Energy Release Rate Characterization of Additively Manufactured Al/PVDF with Varying Infill Densities and Patterns

The additive manufacturing of energetic materials is a novel way to alter the properties of an energetic material without necessarily changing its chemical structure. There are many methods of additive manufacturing which can be applied to energetic material fabrication, each of which have unique advantages and disadvantages. The most well characterized additive manufacturing method is the commercially refined technique of fused filament fabrication (FFF) printing. FFF manufacturing techniques can be applied to additively manufacture thermoplastic energetic materials. The thermoplastic aluminum and polyvinylidene difluoride (Al/PVDF) system is suitable for manufacture with FFF techniques, shapeable into pyrotechnics with custom geometries using commonly available FFF printers.
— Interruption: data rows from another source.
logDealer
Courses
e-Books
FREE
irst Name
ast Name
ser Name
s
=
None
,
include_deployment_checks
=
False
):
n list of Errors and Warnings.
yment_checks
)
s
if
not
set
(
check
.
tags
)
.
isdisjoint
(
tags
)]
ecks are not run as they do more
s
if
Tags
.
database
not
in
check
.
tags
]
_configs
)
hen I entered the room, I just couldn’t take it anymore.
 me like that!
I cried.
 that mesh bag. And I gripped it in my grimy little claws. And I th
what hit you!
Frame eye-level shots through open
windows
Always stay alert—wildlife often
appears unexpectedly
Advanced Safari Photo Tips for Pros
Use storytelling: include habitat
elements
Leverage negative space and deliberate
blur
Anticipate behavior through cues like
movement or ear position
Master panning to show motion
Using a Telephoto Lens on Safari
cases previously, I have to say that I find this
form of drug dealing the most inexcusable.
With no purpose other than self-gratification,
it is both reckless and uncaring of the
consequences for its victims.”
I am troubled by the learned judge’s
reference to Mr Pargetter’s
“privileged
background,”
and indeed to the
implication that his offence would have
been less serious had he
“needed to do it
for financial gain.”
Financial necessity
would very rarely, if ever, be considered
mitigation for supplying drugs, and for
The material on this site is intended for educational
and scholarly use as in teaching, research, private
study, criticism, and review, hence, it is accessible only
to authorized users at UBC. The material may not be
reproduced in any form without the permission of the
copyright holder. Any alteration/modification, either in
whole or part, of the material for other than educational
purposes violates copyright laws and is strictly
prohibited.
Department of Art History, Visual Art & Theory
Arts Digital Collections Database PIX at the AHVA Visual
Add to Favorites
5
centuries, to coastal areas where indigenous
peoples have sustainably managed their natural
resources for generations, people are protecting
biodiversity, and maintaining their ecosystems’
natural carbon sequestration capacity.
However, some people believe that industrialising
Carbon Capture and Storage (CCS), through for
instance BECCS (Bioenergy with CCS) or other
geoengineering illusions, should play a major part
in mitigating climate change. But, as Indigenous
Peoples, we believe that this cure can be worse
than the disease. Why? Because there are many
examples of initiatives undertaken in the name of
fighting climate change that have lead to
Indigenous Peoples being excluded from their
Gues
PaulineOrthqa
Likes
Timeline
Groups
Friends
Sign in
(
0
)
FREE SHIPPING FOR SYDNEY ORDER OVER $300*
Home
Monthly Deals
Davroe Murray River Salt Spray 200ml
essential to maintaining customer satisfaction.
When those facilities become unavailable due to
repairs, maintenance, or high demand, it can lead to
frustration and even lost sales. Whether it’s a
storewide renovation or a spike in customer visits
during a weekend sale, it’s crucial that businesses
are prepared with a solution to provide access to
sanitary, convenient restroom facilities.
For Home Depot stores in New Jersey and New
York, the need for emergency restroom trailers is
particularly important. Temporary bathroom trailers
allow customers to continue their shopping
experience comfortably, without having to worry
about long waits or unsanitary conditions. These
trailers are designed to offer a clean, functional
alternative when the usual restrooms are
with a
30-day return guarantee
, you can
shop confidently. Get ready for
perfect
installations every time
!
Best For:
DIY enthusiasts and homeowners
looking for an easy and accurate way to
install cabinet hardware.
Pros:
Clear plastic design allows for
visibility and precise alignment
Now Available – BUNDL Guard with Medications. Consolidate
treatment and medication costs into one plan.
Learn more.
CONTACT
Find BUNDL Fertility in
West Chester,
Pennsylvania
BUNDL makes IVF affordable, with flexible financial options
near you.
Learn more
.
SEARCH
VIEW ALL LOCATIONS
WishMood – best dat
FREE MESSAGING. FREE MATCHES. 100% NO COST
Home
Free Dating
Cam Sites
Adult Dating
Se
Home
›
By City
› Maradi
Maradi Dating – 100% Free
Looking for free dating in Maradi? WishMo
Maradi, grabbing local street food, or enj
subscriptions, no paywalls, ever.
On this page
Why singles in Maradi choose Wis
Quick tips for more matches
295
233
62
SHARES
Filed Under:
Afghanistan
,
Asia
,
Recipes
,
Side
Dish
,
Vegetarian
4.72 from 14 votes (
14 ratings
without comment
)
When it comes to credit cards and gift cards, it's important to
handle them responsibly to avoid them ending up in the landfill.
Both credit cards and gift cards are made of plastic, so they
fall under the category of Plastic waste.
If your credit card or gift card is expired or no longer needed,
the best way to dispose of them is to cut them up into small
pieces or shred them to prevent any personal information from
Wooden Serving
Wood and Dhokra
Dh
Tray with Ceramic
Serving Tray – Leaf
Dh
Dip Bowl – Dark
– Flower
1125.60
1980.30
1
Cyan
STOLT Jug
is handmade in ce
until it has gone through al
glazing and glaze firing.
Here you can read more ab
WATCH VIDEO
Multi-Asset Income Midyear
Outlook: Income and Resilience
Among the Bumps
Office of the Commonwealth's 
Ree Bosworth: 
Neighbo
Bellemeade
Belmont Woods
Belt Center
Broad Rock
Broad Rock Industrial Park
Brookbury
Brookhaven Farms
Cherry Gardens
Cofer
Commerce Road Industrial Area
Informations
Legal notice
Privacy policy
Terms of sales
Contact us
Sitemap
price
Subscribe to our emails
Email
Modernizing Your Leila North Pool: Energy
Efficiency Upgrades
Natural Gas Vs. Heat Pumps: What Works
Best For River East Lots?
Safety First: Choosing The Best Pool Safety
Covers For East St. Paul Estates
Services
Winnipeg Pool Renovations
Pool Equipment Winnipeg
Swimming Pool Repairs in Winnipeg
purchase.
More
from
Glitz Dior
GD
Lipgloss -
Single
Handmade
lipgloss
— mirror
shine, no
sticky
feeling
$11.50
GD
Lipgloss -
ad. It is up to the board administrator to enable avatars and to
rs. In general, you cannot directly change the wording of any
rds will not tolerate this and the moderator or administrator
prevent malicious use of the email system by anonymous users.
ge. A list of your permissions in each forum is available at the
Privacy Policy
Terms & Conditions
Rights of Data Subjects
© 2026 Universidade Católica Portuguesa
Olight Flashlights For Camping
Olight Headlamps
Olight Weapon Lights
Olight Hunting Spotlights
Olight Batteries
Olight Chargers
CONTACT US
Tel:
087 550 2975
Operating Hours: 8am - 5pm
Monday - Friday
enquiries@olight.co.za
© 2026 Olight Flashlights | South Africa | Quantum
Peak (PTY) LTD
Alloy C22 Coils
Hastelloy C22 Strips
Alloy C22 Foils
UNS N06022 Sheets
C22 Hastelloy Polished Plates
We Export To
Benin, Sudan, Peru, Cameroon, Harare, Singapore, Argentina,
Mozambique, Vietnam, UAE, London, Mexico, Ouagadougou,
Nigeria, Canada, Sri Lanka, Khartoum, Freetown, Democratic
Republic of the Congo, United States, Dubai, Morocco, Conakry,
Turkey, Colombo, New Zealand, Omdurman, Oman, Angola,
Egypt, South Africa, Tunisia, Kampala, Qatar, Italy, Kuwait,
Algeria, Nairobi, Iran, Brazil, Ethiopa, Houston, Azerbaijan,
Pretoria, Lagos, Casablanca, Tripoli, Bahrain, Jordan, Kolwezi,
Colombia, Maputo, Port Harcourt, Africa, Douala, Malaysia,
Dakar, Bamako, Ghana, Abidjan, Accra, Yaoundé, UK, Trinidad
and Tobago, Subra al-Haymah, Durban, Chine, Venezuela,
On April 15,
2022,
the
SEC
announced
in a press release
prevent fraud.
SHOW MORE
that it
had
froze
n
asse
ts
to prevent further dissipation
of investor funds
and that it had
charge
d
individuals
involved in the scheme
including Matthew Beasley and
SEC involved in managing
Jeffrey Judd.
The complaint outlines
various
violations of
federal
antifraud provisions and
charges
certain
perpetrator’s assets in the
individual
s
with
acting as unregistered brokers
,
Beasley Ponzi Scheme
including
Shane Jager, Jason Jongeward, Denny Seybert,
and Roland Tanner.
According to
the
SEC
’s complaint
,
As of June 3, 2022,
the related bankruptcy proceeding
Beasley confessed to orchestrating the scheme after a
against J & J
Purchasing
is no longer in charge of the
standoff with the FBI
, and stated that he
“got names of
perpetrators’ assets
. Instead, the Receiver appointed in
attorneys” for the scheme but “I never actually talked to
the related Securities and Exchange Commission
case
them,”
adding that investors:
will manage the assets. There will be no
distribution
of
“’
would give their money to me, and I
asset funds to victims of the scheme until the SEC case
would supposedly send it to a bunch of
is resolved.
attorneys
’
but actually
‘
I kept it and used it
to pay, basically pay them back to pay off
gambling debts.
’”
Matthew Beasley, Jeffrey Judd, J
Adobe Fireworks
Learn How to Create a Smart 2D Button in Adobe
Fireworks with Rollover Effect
This theoretically allows Al/PVDF systems to be tailored for a wide variety of multifunctional needs, such as reactive structures. Following a literature review describing energetic material additive manufacturing techniques, this thesis focuses on the creation of outwardly identical Al/PVDF samples and the use of a geometric correction factor to control for uneven feedstock diameter. By varying the infill pattern, infill density, and interior geometry, different sample energy densities were obtained and observed during combustion. High speed videography measurements and the mass of individual samples were used to estimate the overall energy release rate. An Ashby plot contrasting the energy density and energy release rate was obtained. While full density printed samples burned similar to cast propellant strands in a linear burn, the energy release rates of additively manufactured Al/PVDF could be increased via convective combustion by varying the infill type and density. These results have significance for the fields of structural energetic materials and for additive manufacturing studies of energetic materials.